• _RECORDS SUPPLIED_
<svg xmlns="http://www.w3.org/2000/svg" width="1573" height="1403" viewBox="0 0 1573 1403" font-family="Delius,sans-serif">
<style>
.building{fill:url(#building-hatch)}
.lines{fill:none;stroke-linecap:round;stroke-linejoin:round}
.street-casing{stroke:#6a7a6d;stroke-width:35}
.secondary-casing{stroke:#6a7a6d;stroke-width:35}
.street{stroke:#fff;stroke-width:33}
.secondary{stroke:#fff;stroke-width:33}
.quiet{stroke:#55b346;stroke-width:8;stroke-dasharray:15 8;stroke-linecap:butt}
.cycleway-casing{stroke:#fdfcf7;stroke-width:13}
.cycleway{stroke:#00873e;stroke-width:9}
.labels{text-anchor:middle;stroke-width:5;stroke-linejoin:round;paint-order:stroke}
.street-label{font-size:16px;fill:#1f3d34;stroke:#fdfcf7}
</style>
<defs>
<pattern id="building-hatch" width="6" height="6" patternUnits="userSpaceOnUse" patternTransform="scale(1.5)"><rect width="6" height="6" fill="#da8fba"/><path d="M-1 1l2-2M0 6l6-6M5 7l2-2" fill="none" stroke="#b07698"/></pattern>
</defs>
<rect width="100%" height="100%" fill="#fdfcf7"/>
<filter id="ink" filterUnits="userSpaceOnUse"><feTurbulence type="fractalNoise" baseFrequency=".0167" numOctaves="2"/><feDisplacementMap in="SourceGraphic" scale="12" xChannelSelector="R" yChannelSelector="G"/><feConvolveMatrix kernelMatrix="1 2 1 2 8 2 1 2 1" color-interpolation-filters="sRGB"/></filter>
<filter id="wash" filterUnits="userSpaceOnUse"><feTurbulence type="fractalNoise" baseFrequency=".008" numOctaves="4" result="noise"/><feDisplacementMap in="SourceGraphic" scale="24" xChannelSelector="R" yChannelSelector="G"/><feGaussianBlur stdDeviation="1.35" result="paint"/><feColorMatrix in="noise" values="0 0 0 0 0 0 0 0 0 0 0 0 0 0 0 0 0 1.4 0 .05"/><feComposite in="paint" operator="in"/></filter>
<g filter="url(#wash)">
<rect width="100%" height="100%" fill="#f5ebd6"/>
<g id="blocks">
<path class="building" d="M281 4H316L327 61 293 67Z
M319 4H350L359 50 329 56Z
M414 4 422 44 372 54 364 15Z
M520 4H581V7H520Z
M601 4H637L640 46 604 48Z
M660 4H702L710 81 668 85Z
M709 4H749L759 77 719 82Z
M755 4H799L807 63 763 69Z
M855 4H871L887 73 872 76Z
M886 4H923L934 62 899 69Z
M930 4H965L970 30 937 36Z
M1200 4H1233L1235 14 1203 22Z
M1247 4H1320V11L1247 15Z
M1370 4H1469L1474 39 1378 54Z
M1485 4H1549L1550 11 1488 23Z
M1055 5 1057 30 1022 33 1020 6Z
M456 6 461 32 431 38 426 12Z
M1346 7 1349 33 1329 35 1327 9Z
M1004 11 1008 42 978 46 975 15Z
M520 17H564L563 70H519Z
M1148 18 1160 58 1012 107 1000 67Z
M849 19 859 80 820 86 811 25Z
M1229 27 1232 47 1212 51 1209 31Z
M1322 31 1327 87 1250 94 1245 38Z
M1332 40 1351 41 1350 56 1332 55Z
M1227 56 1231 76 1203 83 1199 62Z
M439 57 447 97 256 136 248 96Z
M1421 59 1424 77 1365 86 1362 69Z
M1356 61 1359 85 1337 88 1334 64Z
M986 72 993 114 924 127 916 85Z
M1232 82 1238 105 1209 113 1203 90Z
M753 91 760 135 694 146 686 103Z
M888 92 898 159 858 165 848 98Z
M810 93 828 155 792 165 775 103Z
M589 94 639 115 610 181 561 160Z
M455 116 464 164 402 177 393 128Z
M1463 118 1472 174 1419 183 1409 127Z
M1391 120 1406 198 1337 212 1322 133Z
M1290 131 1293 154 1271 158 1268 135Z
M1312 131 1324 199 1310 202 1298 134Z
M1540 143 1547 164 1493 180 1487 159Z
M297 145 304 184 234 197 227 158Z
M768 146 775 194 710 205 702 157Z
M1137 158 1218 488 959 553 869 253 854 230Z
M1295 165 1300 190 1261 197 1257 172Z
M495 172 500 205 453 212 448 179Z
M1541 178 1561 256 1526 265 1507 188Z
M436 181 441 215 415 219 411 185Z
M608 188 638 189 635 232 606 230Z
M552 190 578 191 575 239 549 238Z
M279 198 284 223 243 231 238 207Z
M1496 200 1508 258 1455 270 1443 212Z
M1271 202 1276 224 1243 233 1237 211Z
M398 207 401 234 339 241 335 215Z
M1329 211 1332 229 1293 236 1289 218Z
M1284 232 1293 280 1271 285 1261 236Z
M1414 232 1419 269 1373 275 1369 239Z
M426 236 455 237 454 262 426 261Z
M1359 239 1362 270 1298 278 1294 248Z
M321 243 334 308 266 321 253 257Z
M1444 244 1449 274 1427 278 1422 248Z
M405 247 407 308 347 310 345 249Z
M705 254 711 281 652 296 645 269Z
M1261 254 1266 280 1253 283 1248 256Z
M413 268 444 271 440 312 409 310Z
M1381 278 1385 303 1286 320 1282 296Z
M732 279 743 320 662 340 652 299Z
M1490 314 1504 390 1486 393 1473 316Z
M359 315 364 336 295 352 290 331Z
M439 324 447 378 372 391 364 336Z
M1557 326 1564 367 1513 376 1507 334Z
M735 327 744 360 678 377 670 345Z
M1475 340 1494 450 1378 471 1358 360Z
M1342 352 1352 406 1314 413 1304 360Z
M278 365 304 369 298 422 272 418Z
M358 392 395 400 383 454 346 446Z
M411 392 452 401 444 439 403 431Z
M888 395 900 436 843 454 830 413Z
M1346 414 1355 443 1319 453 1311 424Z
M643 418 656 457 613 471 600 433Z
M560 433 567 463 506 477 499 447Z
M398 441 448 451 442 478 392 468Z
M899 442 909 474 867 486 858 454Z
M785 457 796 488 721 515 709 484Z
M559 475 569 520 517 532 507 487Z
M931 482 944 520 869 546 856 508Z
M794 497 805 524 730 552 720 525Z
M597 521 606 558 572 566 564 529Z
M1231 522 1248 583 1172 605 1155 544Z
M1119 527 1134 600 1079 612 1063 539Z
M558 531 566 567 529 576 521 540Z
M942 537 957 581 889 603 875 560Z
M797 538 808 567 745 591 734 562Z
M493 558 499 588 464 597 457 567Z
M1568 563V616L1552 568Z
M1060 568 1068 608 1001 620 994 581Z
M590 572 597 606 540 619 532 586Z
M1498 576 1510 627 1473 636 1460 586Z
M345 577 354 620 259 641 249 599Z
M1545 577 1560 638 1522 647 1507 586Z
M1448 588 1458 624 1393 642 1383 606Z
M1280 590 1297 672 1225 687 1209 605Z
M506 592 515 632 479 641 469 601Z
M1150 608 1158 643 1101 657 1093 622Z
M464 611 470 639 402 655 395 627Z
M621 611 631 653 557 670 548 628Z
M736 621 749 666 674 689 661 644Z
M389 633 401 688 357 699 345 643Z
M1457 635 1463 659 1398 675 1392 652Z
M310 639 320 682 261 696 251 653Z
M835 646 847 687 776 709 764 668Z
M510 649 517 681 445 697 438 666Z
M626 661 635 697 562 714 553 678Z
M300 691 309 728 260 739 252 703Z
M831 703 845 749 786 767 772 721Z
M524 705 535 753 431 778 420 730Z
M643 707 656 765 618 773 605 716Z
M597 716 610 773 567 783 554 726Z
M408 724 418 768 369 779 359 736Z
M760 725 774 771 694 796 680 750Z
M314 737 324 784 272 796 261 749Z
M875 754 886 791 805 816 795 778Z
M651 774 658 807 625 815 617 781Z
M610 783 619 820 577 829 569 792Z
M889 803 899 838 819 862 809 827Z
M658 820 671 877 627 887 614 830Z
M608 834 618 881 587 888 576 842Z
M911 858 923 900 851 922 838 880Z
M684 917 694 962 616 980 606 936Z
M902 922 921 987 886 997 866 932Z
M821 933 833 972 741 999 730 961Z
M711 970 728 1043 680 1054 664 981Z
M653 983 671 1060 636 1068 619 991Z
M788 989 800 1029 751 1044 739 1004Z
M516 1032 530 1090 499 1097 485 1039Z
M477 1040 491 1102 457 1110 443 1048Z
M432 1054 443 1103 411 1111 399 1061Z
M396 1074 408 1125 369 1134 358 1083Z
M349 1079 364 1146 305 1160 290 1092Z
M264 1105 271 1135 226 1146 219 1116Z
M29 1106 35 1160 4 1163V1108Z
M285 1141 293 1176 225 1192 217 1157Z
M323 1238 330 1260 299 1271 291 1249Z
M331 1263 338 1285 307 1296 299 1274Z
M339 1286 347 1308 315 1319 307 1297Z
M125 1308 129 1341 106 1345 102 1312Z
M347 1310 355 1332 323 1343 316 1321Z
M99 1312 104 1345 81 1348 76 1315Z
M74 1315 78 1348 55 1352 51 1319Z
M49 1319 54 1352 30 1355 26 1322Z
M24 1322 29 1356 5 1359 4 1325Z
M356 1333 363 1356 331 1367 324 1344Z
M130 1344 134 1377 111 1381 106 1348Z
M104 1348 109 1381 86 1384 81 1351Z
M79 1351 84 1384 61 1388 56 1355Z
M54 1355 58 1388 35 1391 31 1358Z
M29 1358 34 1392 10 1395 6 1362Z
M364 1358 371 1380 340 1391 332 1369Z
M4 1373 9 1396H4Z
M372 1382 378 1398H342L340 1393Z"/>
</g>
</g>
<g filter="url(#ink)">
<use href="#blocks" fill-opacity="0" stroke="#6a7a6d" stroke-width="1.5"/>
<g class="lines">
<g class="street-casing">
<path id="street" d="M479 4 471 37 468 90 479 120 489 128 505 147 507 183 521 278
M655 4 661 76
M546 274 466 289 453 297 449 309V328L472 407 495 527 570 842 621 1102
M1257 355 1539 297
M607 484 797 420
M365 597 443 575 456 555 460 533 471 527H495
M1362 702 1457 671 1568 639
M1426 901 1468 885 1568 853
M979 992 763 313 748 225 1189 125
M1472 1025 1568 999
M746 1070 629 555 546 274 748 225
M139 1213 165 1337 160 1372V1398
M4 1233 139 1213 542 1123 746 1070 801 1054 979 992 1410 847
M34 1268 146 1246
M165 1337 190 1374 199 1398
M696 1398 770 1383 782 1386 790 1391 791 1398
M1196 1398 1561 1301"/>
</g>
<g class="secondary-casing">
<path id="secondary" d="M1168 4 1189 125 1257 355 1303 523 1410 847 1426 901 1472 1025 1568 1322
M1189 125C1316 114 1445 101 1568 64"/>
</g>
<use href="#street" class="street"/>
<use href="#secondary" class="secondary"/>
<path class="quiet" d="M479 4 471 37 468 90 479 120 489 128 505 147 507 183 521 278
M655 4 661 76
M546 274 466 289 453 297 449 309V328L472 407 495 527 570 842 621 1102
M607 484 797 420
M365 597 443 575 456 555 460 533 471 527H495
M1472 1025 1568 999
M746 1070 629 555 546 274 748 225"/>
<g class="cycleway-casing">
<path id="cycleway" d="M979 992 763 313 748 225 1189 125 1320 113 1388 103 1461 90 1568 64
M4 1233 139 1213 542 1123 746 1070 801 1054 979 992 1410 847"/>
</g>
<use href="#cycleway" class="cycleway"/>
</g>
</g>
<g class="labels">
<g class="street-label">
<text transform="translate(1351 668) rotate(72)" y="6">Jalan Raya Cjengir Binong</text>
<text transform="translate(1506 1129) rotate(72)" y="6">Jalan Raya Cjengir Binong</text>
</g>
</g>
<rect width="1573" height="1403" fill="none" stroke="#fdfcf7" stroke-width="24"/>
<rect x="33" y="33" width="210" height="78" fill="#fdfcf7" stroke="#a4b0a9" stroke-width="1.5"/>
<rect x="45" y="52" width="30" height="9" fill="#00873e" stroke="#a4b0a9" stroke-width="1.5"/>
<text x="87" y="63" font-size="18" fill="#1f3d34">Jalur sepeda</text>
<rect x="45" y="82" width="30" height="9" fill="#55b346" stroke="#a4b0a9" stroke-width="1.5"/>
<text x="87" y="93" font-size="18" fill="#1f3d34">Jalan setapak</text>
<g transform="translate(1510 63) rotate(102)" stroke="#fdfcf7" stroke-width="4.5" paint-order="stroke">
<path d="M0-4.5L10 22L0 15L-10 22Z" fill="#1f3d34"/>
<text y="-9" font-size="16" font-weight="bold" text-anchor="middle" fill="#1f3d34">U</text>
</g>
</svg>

• _WORK TO BE COMPLETED_
Lines to set down from above: the line with "M705 254 711 281 652 296 645 269Z", the line with "M524 705 535 753 431 778 420 730Z", and every line between, each exactly as written.

• _SOLVED PROBLEM_
M705 254 711 281 652 296 645 269Z
M1261 254 1266 280 1253 283 1248 256Z
M413 268 444 271 440 312 409 310Z
M1381 278 1385 303 1286 320 1282 296Z
M732 279 743 320 662 340 652 299Z
M1490 314 1504 390 1486 393 1473 316Z
M359 315 364 336 295 352 290 331Z
M439 324 447 378 372 391 364 336Z
M1557 326 1564 367 1513 376 1507 334Z
M735 327 744 360 678 377 670 345Z
M1475 340 1494 450 1378 471 1358 360Z
M1342 352 1352 406 1314 413 1304 360Z
M278 365 304 369 298 422 272 418Z
M358 392 395 400 383 454 346 446Z
M411 392 452 401 444 439 403 431Z
M888 395 900 436 843 454 830 413Z
M1346 414 1355 443 1319 453 1311 424Z
M643 418 656 457 613 471 600 433Z
M560 433 567 463 506 477 499 447Z
M398 441 448 451 442 478 392 468Z
M899 442 909 474 867 486 858 454Z
M785 457 796 488 721 515 709 484Z
M559 475 569 520 517 532 507 487Z
M931 482 944 520 869 546 856 508Z
M794 497 805 524 730 552 720 525Z
M597 521 606 558 572 566 564 529Z
M1231 522 1248 583 1172 605 1155 544Z
M1119 527 1134 600 1079 612 1063 539Z
M558 531 566 567 529 576 521 540Z
M942 537 957 581 889 603 875 560Z
M797 538 808 567 745 591 734 562Z
M493 558 499 588 464 597 457 567Z
M1568 563V616L1552 568Z
M1060 568 1068 608 1001 620 994 581Z
M590 572 597 606 540 619 532 586Z
M1498 576 1510 627 1473 636 1460 586Z
M345 577 354 620 259 641 249 599Z
M1545 577 1560 638 1522 647 1507 586Z
M1448 588 1458 624 1393 642 1383 606Z
M1280 590 1297 672 1225 687 1209 605Z
M506 592 515 632 479 641 469 601Z
M1150 608 1158 643 1101 657 1093 622Z
M464 611 470 639 402 655 395 627Z
M621 611 631 653 557 670 548 628Z
M736 621 749 666 674 689 661 644Z
M389 633 401 688 357 699 345 643Z
M1457 635 1463 659 1398 675 1392 652Z
M310 639 320 682 261 696 251 653Z
M835 646 847 687 776 709 764 668Z
M510 649 517 681 445 697 438 666Z
M626 661 635 697 562 714 553 678Z
M300 691 309 728 260 739 252 703Z
M831 703 845 749 786 767 772 721Z
M524 705 535 753 431 778 420 730Z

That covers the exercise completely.